# EXERCISE AIM
Can you render every line of text read from the items below as a Markdown table with the columns Row and Line, numbering the rows and skipping blank lines? Leave the pictures out of the answer.

# DATASET ENTRIES
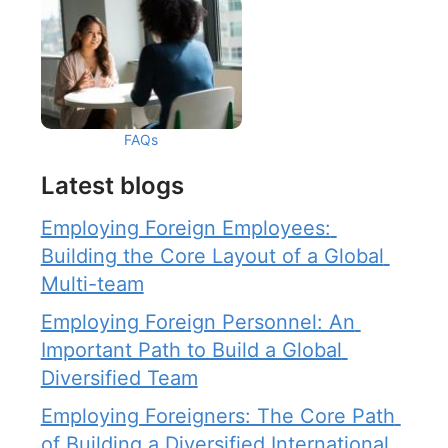
FAQs
Latest blogs
Employing Foreign Employees: 
Building the Core Layout of a Global 
Multi-team
Employing Foreign Personnel: An 
Important Path to Build a Global 
Diversified Team
Employing Foreigners: The Core Path 
of Building a Diversified International 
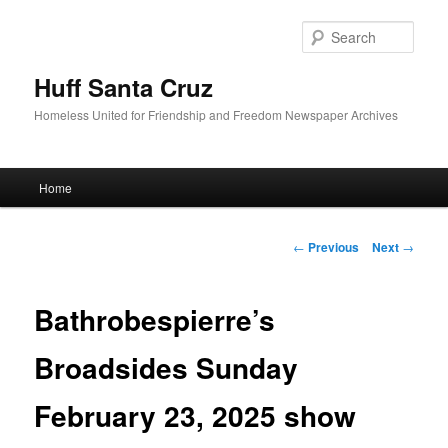
Sear
Huff Santa Cruz
Homeless United for Friendship and Freedom Newspaper Archives
Main menu
Home
Skip to primary content
Post navigation
←
Previous
Next
→
Bathrobespierre’s
Broadsides Sunday
February 23, 2025 show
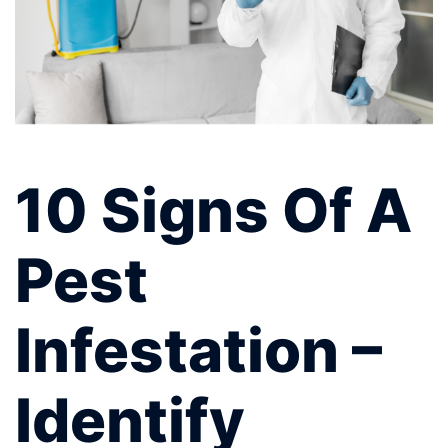
10 Signs Of A
Pest
Infestation –
Identify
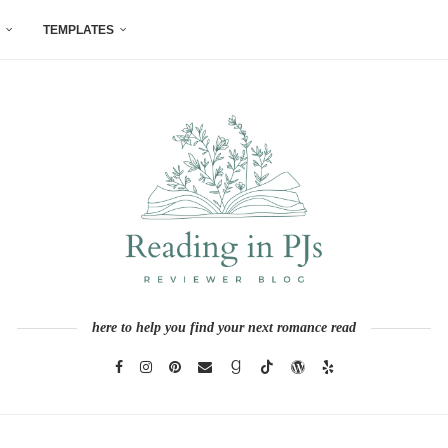
TEMPLATES
here to help you find your next romance read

# SOLUTION FOR THIS TASK
| Row | Line |
|---|---|
| 1 | FAQs |
| 2 | Latest blogs |
| 3 | Employing Foreign Employees:  |
| 4 | Building the Core Layout of a Global  |
| 5 | Multi-team |
| 6 | Employing Foreign Personnel: An  |
| 7 | Important Path to Build a Global  |
| 8 | Diversified Team |
| 9 | Employing Foreigners: The Core Path  |
| 10 | of Building a Diversified International  |
| 11 | Sear |
| 12 | Huff Santa Cruz |
| 13 | Homeless United for Friendship and Freedom Newspaper Archives |
| 14 | Main menu |
| 15 | Home |
| 16 | Skip to primary content |
| 17 | Post navigation |
| 18 | ← |
| 19 | Previous |
| 20 | Next |
| 21 | → |
| 22 | Bathrobespierre’s |
| 23 | Broadsides Sunday |
| 24 | February 23, 2025 show |
| 25 | 10 Signs Of A |
| 26 | Pest |
| 27 | Infestation – |
| 28 | Identify |
| 29 | TEMPLATES |
| 30 | here to help you find your next romance read |